Counting has begun in Gabon, following an election to choose a successor to President Omar Bongo, who died after 41 years in power.
Scheduled polling closed at 1700GMT but some stations continued to accept votes after that as they had opened late.
Turnout was said to be be high with long queues at some polling stations.
President Bongo's son, Ali Ben Bongo, is favourite to succeed but the poll has been marred by the pullout of a number of candidates.
Five of the 23 withdrew on Friday and another, Cassimir Oye Mba, pulled out on polling day.
He said he did not want to vindicate a "calamitous electoral process which doesn't look like being clean and credible".
He was one of the major rivals, along with Andre Mba Obame.
In the capital, Libreville, the atmosphere was described as tense throughout the day.

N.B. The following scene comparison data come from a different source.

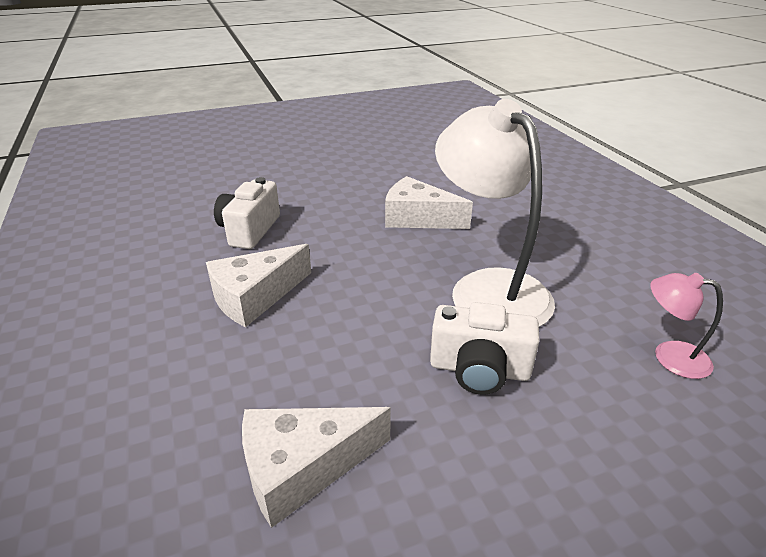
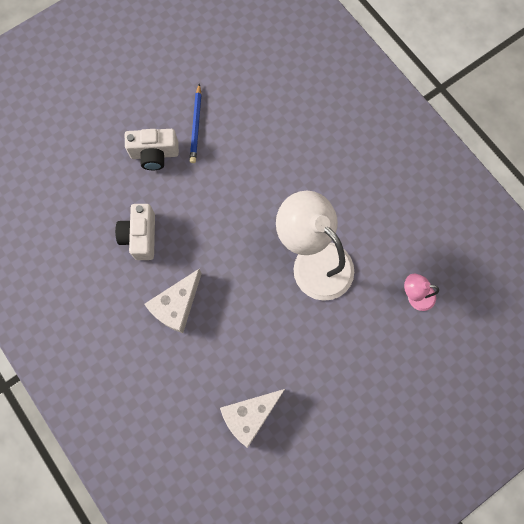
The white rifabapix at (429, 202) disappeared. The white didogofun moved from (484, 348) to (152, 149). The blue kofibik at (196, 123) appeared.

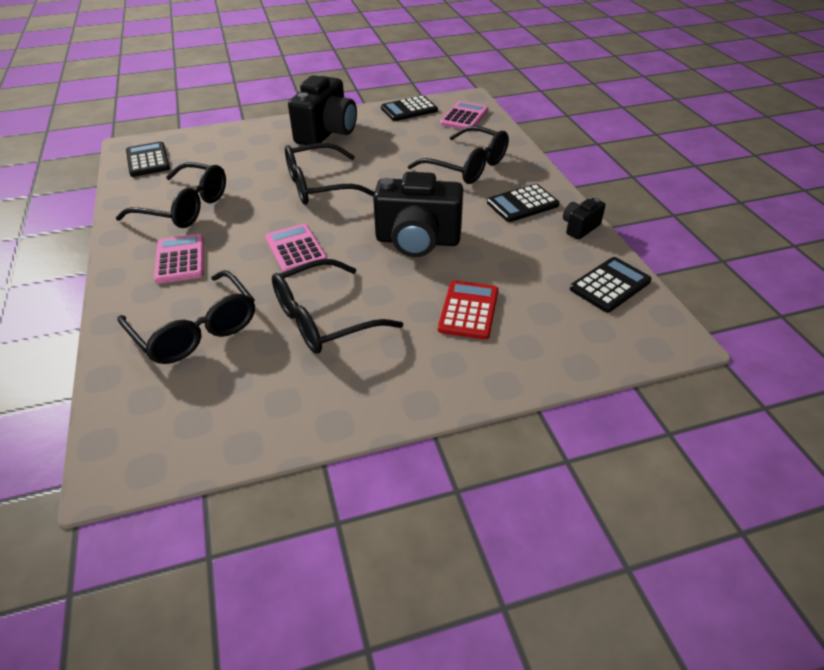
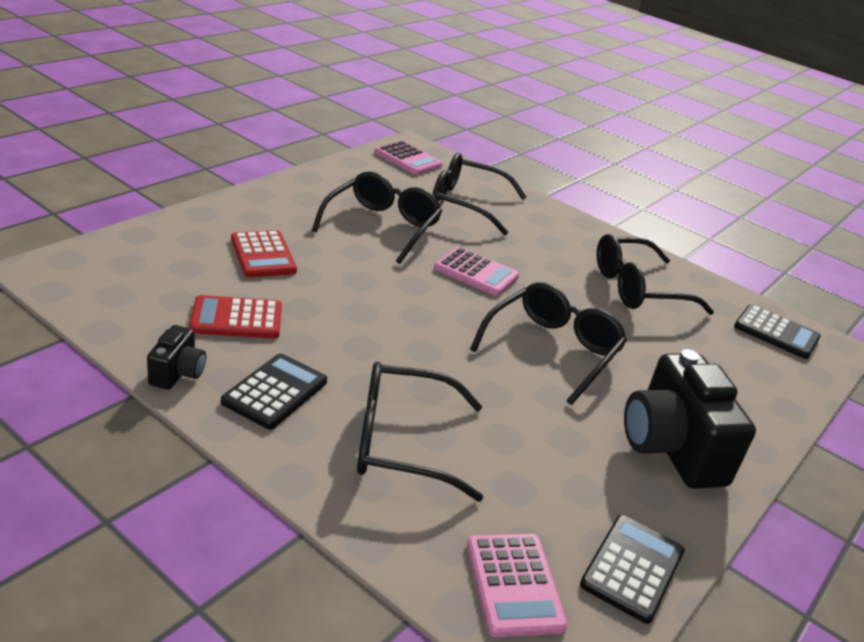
The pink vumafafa moved from (179, 259) to (409, 158). The black didogofun at (418, 214) disappeared. The black vumafafa at (611, 285) disappeared. The red vumafafa at (235, 317) appeared.

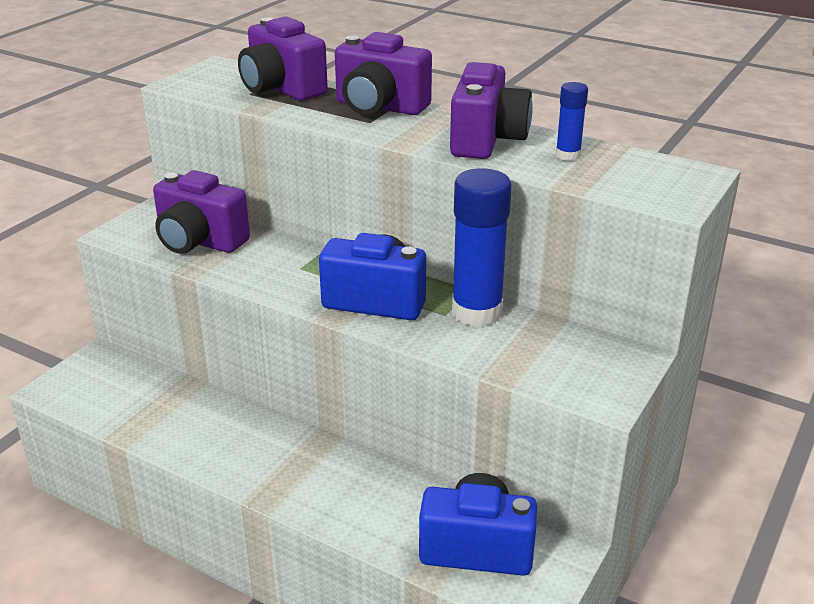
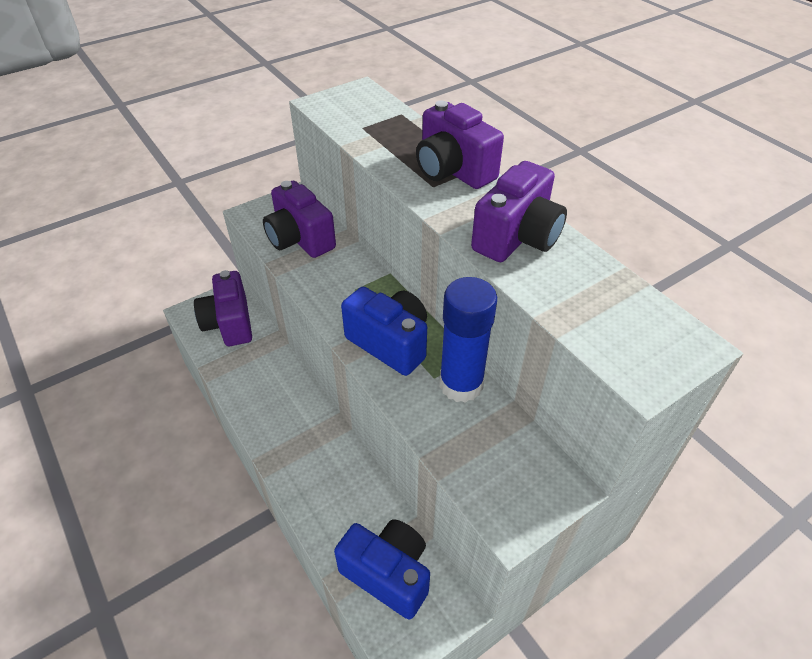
The purple didogofun moved from (283, 59) to (223, 308). The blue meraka at (571, 121) disappeared.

One voter in the Louis district, Tony Rapariga, told AFP: "If Ali wins, we will burn everything. You will not find even 10 of his supporters here. It's impossible for him to win."
The results of early counting are expected within hours but the full tally is not due for a few days.
There have been more than 300 observers overseeing the vote.
Ali Ben Bongo has promised to boost what he says is the prosperity that Gabon enjoyed during his father's years in power.
But his rivals say there has been endemic corruption and favouritism in Gabon.
Omar Bongo was one of the world's richest men, with a string of properties in France.
He was an unflinching ally of France and a key element in French influence in Central Africa.
BBC Africa analyst Martin Plaut says that Ali Ben Bongo is seen as less closely linked to the French elite than his father, despite being educated at the Sorbonne.
He is also somewhat detached from ordinary Gabonese, struggling to speak local languages with real fluency, our correspondent says.
Gabon is sub-Saharan Africa's fourth biggest oil producer and Africa's second biggest wood exporter, although most of its 1.4 million people live in poverty.